**Aim of the exercise:**
List every username that appears in a dated post heading in the forum thread below.

**Text to read:**

At the same time nothing about how this went down was consistent with some kind of troll ideal. My point is that if you really think your troll space is being invaded by SJWs, show them your best troll behavior, not your best imitation of SJW behavior.


----------



## ln18 (Jun 7, 2015)

I'm still surprised to see all this earnest genuine consciousness raising for the trans on the farms. Gonna make kiwifarms sunshine and rainbows of safe space through persuasive argument.

Where are the die hard autism reps to take the bravestand! and let everyone know it's actually kind of mean to yknow hold up autistics as objects of ridicule?


----------



## MrTroll (Jun 7, 2015)

creamyfanta said:


> To someone who has had a sex transition (as annoying as it sounds) misusing  a pronoun is super insulting  and totally degrading for them. It questions their entire identity. So I think at the very least for people who have fully had the transition, such as Cox, it is hateful  to use the wrong pronoun. You are essentially telling them that their entire person is incorrect. It is belittling. Thats my problem with it.
> 
> Ps. Sorry I broke the quote  idk how to fix it



I really think you need some perspective here. This is a forum devoted to making fun of people, most of whom have serious mental or psychological problems. It would be pretty silly to make a thread about someone (or post in such a thread) for the express purpose of laughing at and ridiculing them and at the same time worry about "degrading" them with the wrong pronoun.


----------



## creamyfanta (Jun 7, 2015)

If it walks and talks and looks like a woman, then I see no reason its not a woman. Or viceversa versa. Why are people so hung up on continuing  to use pronouns that are no longer accurate  descriptors? To anyone who sees Cox, she is female. Even a hot female. So by calling her a man it really is just confusing and inherently  incorrect, except for her past. Its just misleading.


----------



## HG 400 (Jun 7, 2015)

creamyfanta said:


> If it walks and talks and looks like a woman, then I see no reason its not a woman.



I walk, talk and look like I'm not a white supremacist child-rapist in a death cult. Are you going to accept my self-appointed identity of normal-dude-who-totally-isn't-a-suicidal-nazi-child-molester and let me babysit your vulnerable mixed-race kids?


----------



## dabluearmedbandit (Jun 7, 2015)

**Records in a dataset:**

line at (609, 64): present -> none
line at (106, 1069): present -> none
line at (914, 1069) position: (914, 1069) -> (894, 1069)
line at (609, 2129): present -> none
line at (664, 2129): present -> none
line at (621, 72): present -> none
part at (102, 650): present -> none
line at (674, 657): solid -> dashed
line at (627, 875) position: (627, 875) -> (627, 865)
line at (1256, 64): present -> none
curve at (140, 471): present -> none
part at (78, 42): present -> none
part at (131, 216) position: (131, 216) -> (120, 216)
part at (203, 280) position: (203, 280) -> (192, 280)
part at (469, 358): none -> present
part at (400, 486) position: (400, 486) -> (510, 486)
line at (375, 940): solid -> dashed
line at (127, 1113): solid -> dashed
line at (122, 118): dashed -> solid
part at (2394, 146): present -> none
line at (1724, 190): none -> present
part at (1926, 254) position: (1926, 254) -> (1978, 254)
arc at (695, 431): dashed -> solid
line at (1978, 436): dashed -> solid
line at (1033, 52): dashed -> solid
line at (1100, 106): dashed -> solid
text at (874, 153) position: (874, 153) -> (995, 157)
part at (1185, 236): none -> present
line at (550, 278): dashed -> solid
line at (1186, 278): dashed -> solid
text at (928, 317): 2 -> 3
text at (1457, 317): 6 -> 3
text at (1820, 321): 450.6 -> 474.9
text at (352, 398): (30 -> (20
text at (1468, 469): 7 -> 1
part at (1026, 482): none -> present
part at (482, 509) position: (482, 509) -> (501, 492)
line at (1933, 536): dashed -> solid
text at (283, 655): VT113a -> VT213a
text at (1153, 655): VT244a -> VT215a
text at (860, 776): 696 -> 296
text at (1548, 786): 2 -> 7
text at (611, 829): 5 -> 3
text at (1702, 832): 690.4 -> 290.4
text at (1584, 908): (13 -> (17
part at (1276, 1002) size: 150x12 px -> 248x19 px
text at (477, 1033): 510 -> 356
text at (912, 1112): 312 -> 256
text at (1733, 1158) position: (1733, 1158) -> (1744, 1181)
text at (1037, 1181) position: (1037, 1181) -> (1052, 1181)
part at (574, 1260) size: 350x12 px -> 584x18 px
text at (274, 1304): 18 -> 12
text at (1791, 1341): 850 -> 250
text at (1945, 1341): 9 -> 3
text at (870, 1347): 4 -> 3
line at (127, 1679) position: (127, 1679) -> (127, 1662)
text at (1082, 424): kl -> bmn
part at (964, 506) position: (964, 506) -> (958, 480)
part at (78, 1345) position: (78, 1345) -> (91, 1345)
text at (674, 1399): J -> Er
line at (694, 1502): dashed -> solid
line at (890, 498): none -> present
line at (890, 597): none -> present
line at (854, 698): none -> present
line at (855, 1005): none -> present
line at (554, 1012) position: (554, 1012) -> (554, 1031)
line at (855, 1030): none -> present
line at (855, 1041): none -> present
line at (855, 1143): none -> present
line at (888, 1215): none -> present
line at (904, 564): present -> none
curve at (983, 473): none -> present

**Task answer:**
ln18, MrTroll, creamyfanta, HG 400, dabluearmedbandit